Molecules, which are more complex than atoms or particles, have more specific properties, or states, that can be forced to join together to form a qubit.

“This means that, in practical terms, there are new ways of storing and using quantum information,” said Yukai Lu, a graduate student in electrical and computer engineering at Princeton University, co-authored the second study.

“For example, a molecule can vibrate and rotate in many ways. So, you can use these two ways to install a qubit. If the type of molecule is polar, there are two molecules Molecules can interact even when separated by space.”

Both teams created ultra-cold calcium monofluoride (CaF) molecules and captured them, one at a time, with optical tweezers.

Using these tightly coupled beams of laser light, the molecules were arranged in pairs, as close as one CaF molecule could sense the connection. long electric dipolar of its counterpart.

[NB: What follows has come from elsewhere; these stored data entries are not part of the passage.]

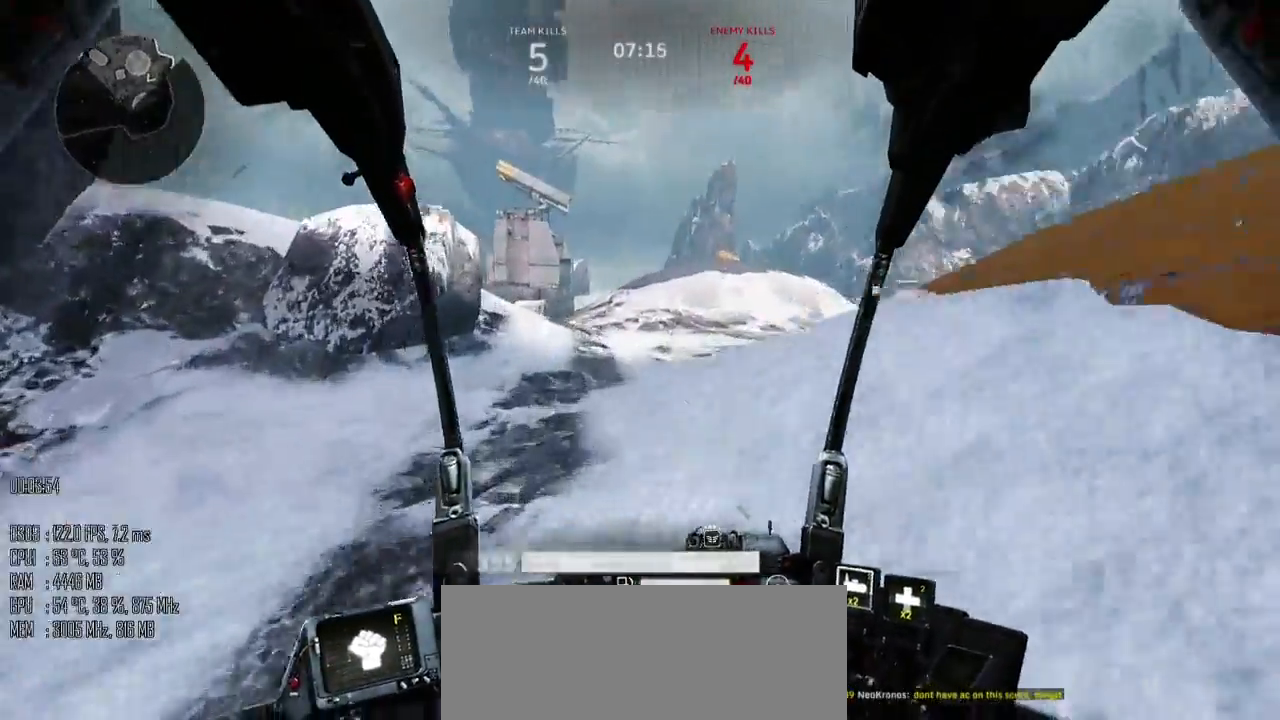
{"keys": ["w"], "mouse": [], "events": [[67, "a", "down"], [117, "space", "down"], [150, "shift_l", "up"], [200, "a", "up"], [217, "space", "up"]]}
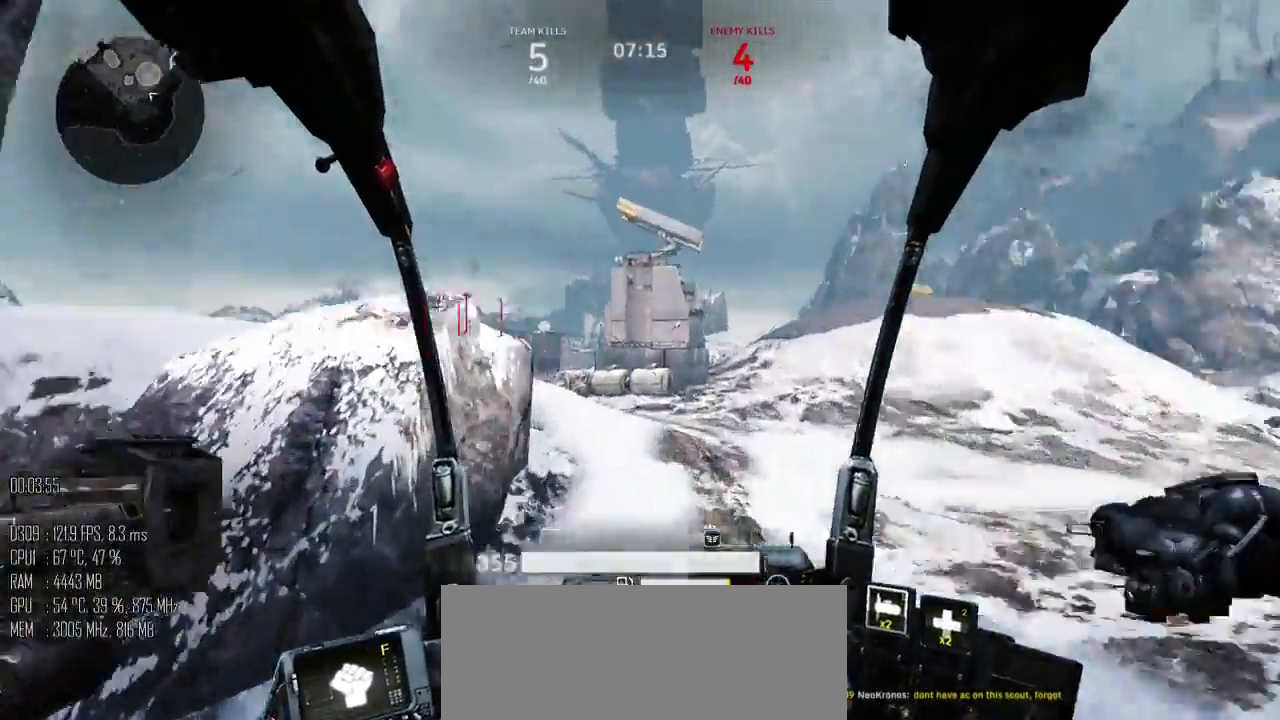
{"keys": ["d", "w"], "mouse": [], "events": [[167, "d", "down"], [334, "w", "up"], [417, "shift_l", "down"], [484, "shift_l", "up"], [484, "w", "down"]]}
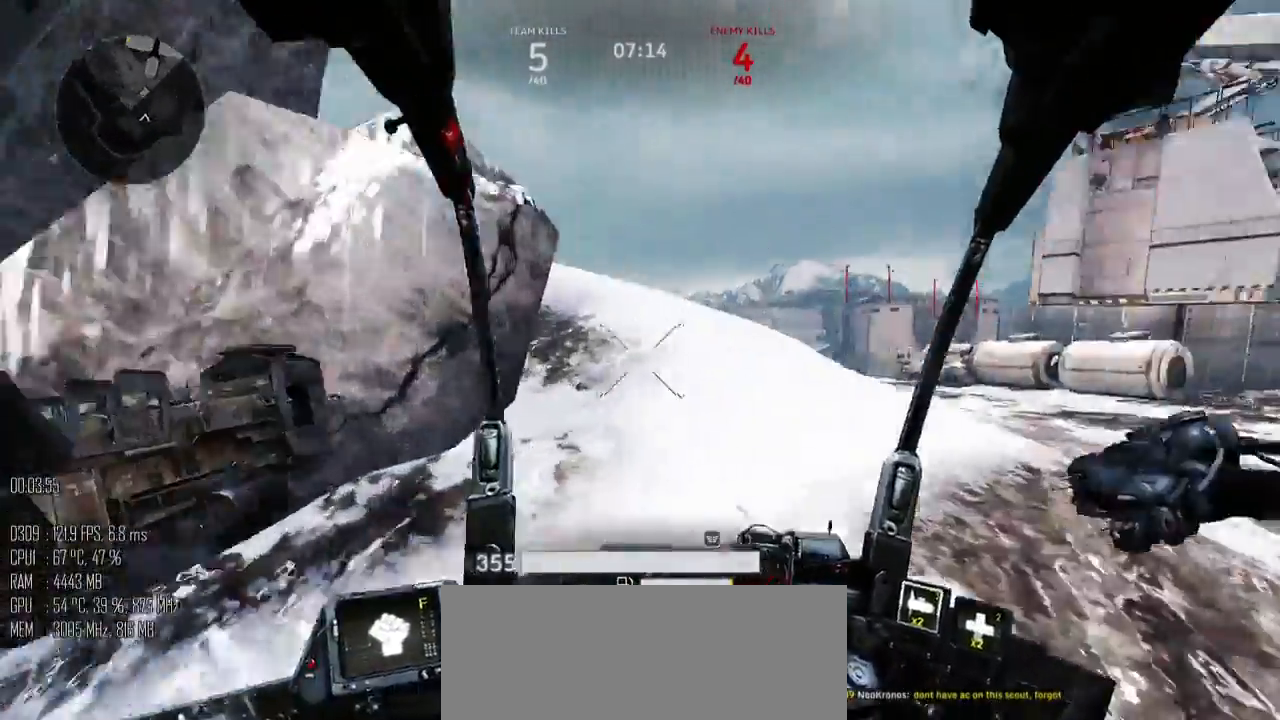
{"keys": ["d", "w"], "mouse": [], "events": [[117, "d", "up"], [434, "d", "down"]]}
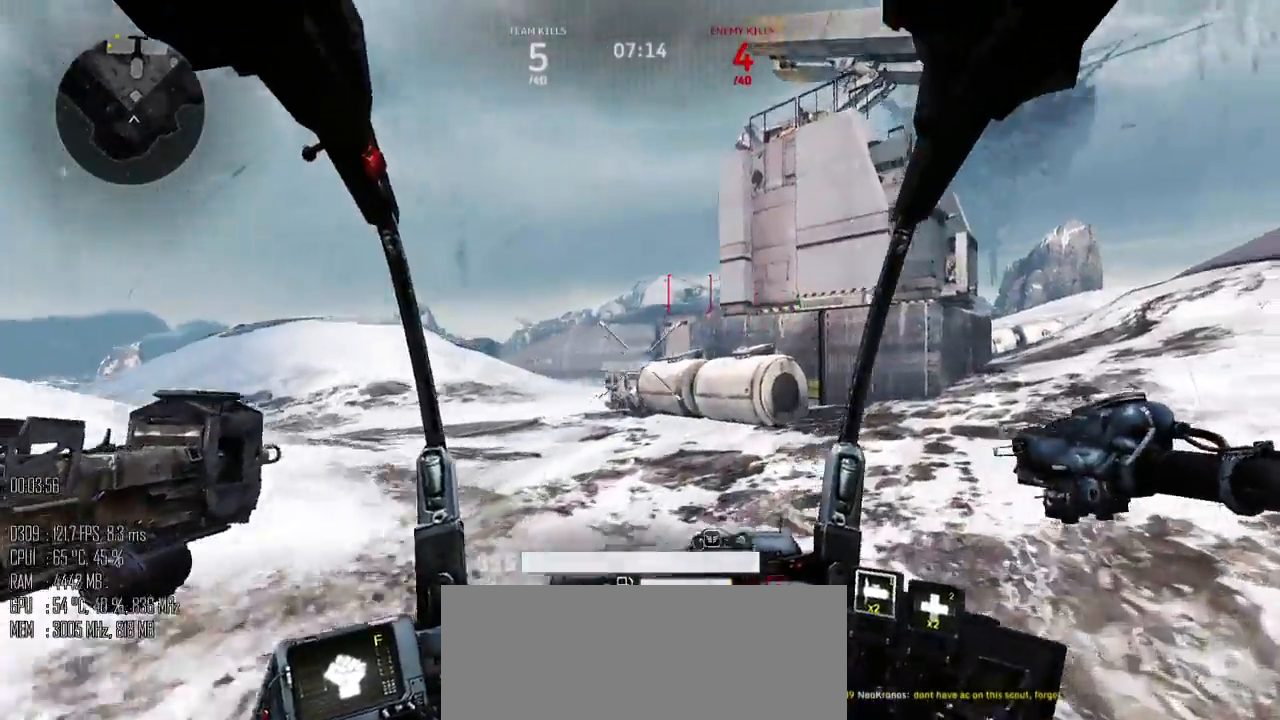
{"keys": ["d", "w"], "mouse": [], "events": []}
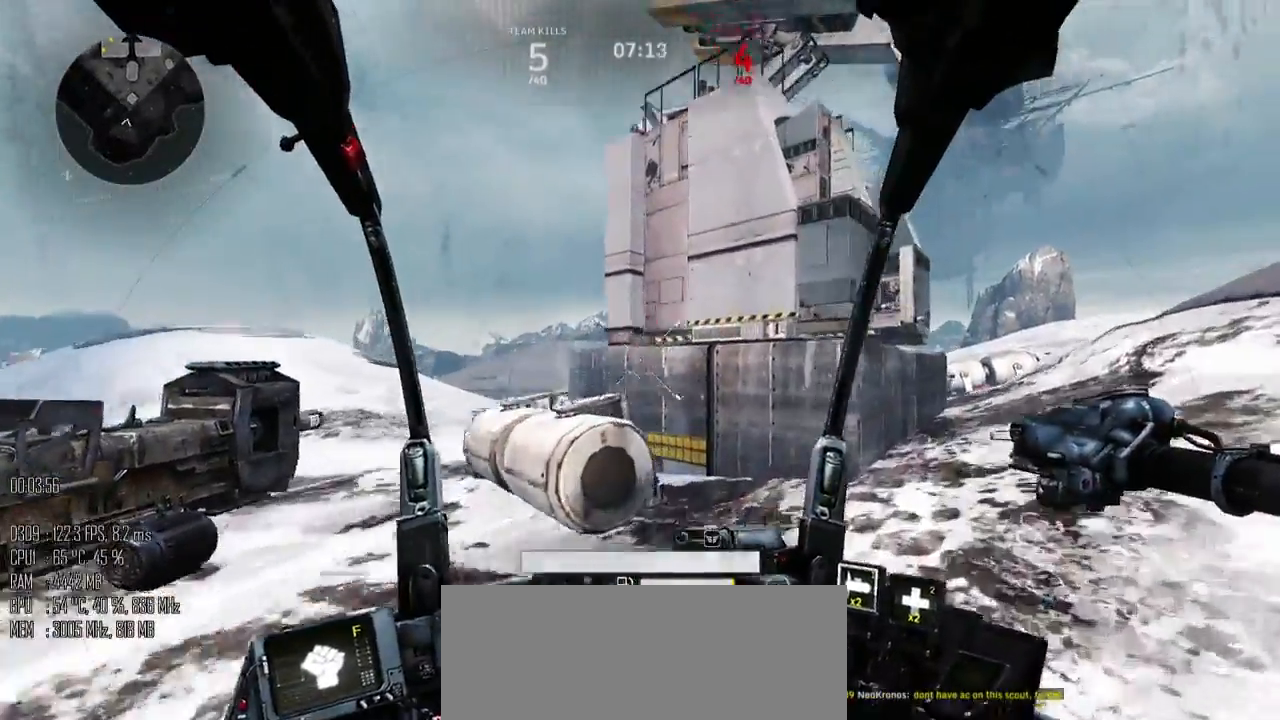
{"keys": ["w"], "mouse": [], "events": [[417, "d", "up"]]}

This caused the individual molecules to be joined together in a larger state before they became aliens.

The method, with its direct use of individual molecules, “paves the way for the development of new structures for special technologies,” written Augusto Smerzi, a doctor at the National Research Council of Italy, in a shared view.

Smerzi was not involved in the study, but saw its potential. By using the dipole interactions of molecules, he said the system could one day be used to develop more sensitive electronic devices that can detect electrical currents.

“The applications start from electroencephalography to measure the electrical current in the brain to monitor changes in the electrical current in the earth’s ground for information on earthquakes,” he said. speculation.

The two studies were published in Science, here and here.